# Source Jump Penalty: stop answers stitched from unrelated docs

> Source Jump Penalty penalizes answers stitched together across unrelated documents — a classic recipe for confident nonsense.

**Category:** Hallucination Prevention
**Author:** NeuralSeek Team · **Published:** June 9, 2026
**Canonical:** https://neuralseek.ai/ai-grounded/source-jump-penalty
**Section index:** https://neuralseek.ai/ai-grounded

One of the subtlest and most dangerous forms of hallucination is the 'frankenstein' answer: a single sentence whose first half comes from one document and whose second half comes from another, entirely unrelated one. Each fragment is real and individually traceable, which is exactly why this failure is so treacherous — it passes naive grounding checks while asserting something that no single source actually supports. Source Jump Penalty targets precisely this kind of unauthorized splicing.

## What it actually does

The guardrail detects when an answer hops between documents that don't genuinely belong together and penalizes that stitching. Rather than letting the model freely combine fragments from across the candidate set, it biases the system toward answers that hold together coherently within a related group of sources. An answer grounded in one document, or in a set of clearly related documents, scores well; an answer assembled from disconnected pieces is penalized for the jump.

## Why business teams care

Stitched answers are uniquely hazardous because every individual piece is true and traceable to a real document — they sail through grounding checks that only verify whether each fragment exists somewhere. The problem is the combination, which asserts a relationship or conclusion that none of the sources actually makes. Penalizing source jumps closes this loophole, protecting against confident answers that are technically 'sourced' yet entirely manufactured.

## How to tune it in practice

Tune the penalty against how interconnected your knowledge base really is. In a base where each document is self-contained and authoritative on its topic, a strong penalty enforces single-source coherence and prevents risky splicing. In a base where answers legitimately require synthesizing several closely related documents, a more moderate setting allows coherent multi-source answers while still penalizing jumps across genuinely unrelated material. The goal is to permit sensible synthesis while forbidding frankensteining.

## Common failure modes it prevents

The defining failure is the 'plausible composite' — a fluent statement built from two unrelated true fragments that together imply something false. A related failure is 'topic bleed,' where the model pulls a detail from a tangential document because it happened to be in context, attaching it to an answer where it doesn't belong. Source Jump Penalty discourages both by rewarding answers that stay within a coherent evidentiary neighborhood.

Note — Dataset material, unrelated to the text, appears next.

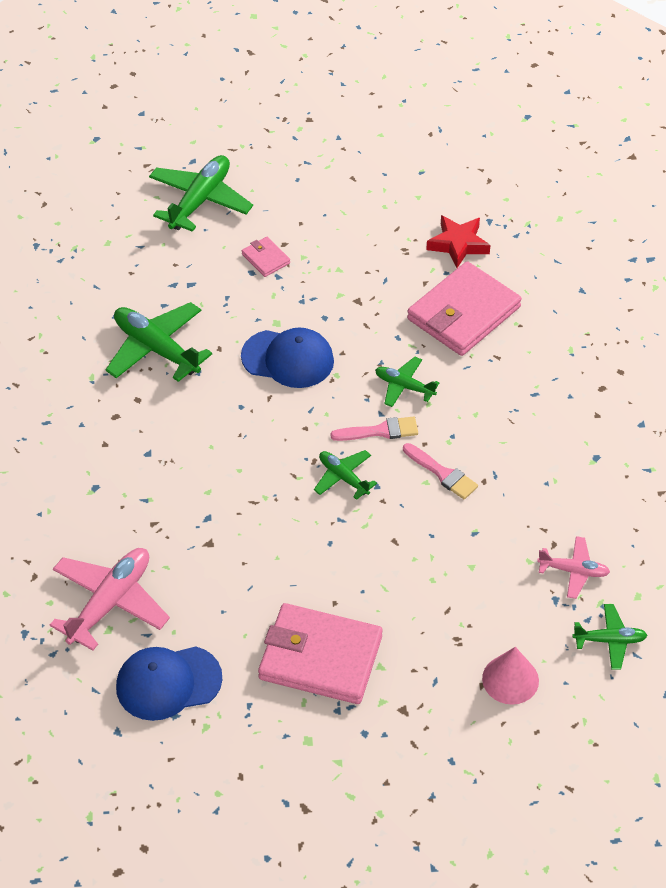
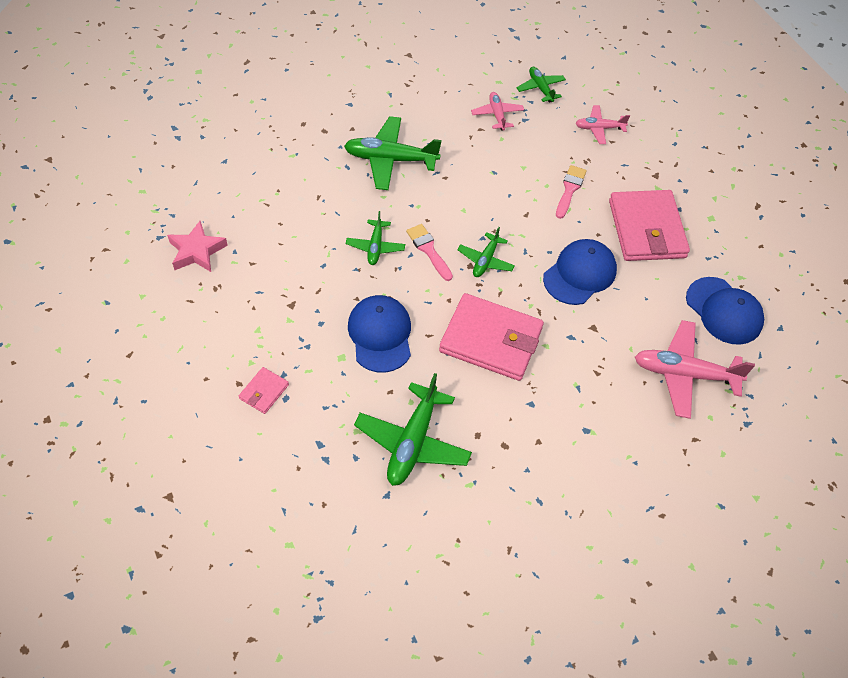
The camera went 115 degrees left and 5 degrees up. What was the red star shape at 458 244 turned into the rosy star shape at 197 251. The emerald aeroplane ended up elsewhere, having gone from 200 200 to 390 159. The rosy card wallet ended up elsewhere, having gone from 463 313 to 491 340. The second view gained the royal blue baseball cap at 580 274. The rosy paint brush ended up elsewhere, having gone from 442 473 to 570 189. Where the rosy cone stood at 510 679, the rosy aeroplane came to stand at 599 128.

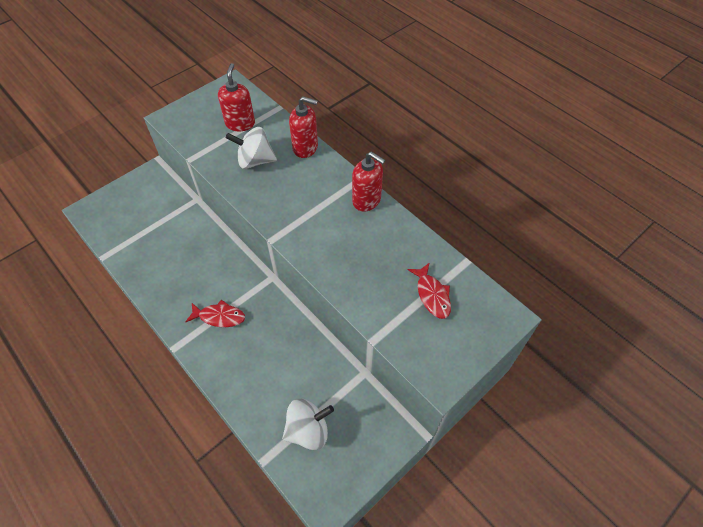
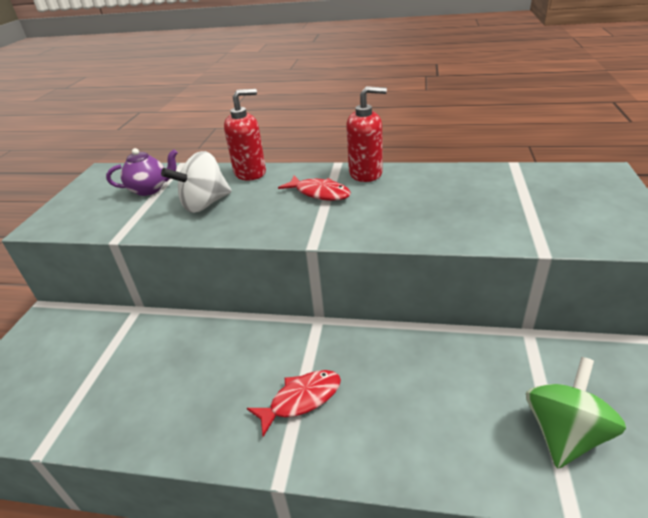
The camera went 35 degrees left and 20 degrees down. Where the red pump bottle stood at 240 123, the royal purple teapot came to stand at 150 189. The red toy fish ended up elsewhere, having gone from 432 295 to 319 193. What was the snow-white whirligig at 308 430 turned into the emerald whirligig at 564 433.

## Where it fits in the stack

Source Jump Penalty complements the semantic threshold and coverage controls by judging not just whether an answer is supported, but whether it's supported coherently. The threshold can be satisfied by an answer whose pieces each match something; this control adds the further requirement that those pieces actually belong together. It's the difference between 'every part is grounded' and 'the whole is grounded.'

## Coherence as a control

By rewarding answers grounded in a coherent set of related material, the system produces responses that don't merely cite sources but cite them in a way that genuinely makes sense together. Coherence stops being an accident of how the model happened to combine fragments and becomes an enforced property of every answer.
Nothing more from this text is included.